The Visual Studio Code integrated development environment (IDE) makes it possible to edit program code locally, and compile and execute it remotely, through a SSH connection.

This is a very useful and powerful feature, but not everything is possible, or easy.

Simple alternative: run VScode on the same system as your program

Perhaps strange to suggest on a page about the use of ssh in vscode, to first suggest not to use ssh. But if possible, a local setup is much easier, as you may realize after reading (and trying) the other setups.

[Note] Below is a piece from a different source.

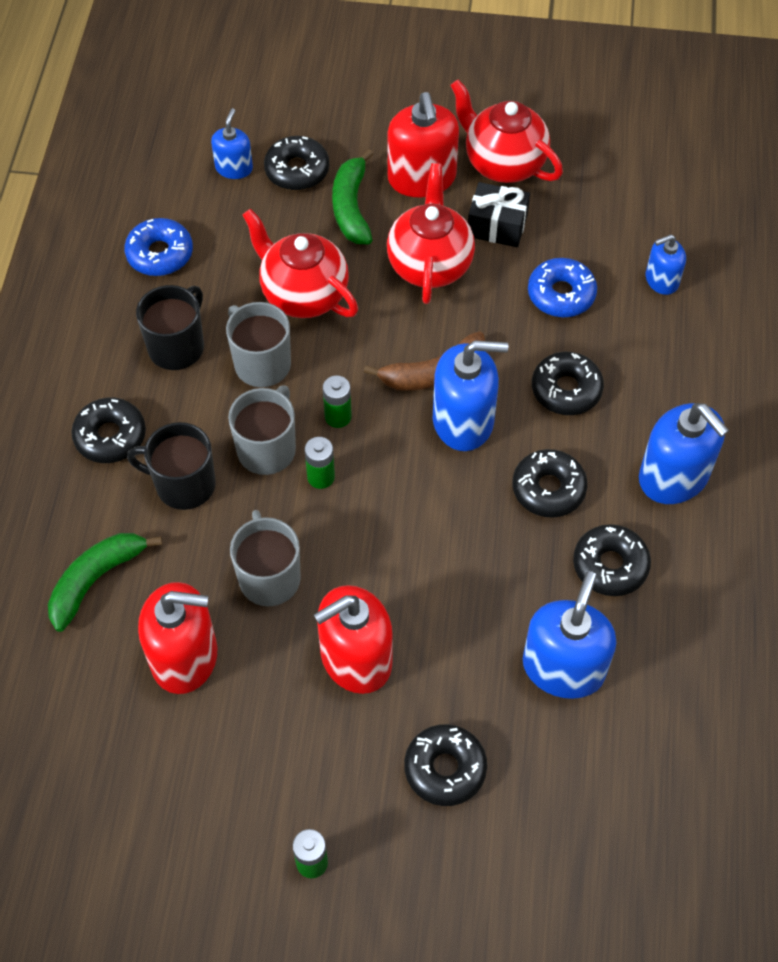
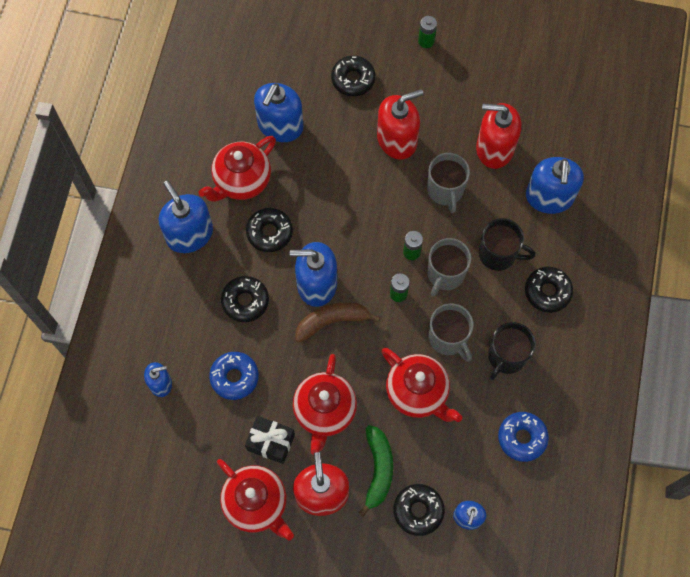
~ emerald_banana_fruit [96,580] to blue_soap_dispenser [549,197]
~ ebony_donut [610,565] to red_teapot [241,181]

All our desktops, including the vdesk cluster, have a recent version of vscode installed. You can find it in the menu, or execute the command code from the terminal. Starting from the terminal has the big advantage that you can setup an environment first, and then everyting you compile or run inside vscode will be using that environment. Example:

module load AMUSE/2023.5.1
code

this will run the vscode program with the AMUSE environment loaded, so you can directly execute your AMUSE scripts from vscode.

The ssh plugin

Instructions for installing the vscode ssh plugin can be found here.

Some common pitfalls:

  • Setup ssh to go directly to your target host. Sterrewacht desktops are directly reachable over the internet, no setup needed. But if you want to run on a Sterrewacht compute node, the ALICE cluster or a Institute Lorentz machine, you will need a proxy setup to go through the appropriate gateway. See SSH tips and tricks, especially example 3 at the bottom.
  • In the context of vscode, setting up a Proxy is NOT identical to logging in on the gateway, then loggin in to your target; if you configure vscode to go to the gateway only, vscode's file browser will be running on the gateway, and vscodes internal server code will be running there too. And since most ssh gateways are just gateways, and not powerful compute nodes, this will be very limiting. So do setup that proxy config!!
  • vscode will automatically install some server code on the target to receive and handle your connections. This is conveniently done without any user interaction, but inconveniently, this code ends up in $HOME/.vscode-server and space in teh home disk is limited. If this fails, check your quota, move things around, get rid of the incomplete vscode directory and try again.
  • What usually works (NOT FULLY TESTED YET): first log in to your target server, create a directory .vscode-server on a local disk of that system, and make a symbolic link to that location in your home directory, e.g.
mkdir /data1/username/.vscode-server
ln -s /data1/username/.vscode-server $HOME

* Creating the .vscode-server directory on a local disk, also avoids the pitfall, that in our institutes, we have computers running different Linux versions (eg desktops running Fedora, older compute nodes running RHEL 7 or 8 and newer ones running RHEL 9 or Rocky 9). And software installed for one of these, might not be compatible with any of the others. And if .vscode-server is in the shared $HOME directory, all operating systems will be using the same instance of this code, and might fail in unpredictable ways.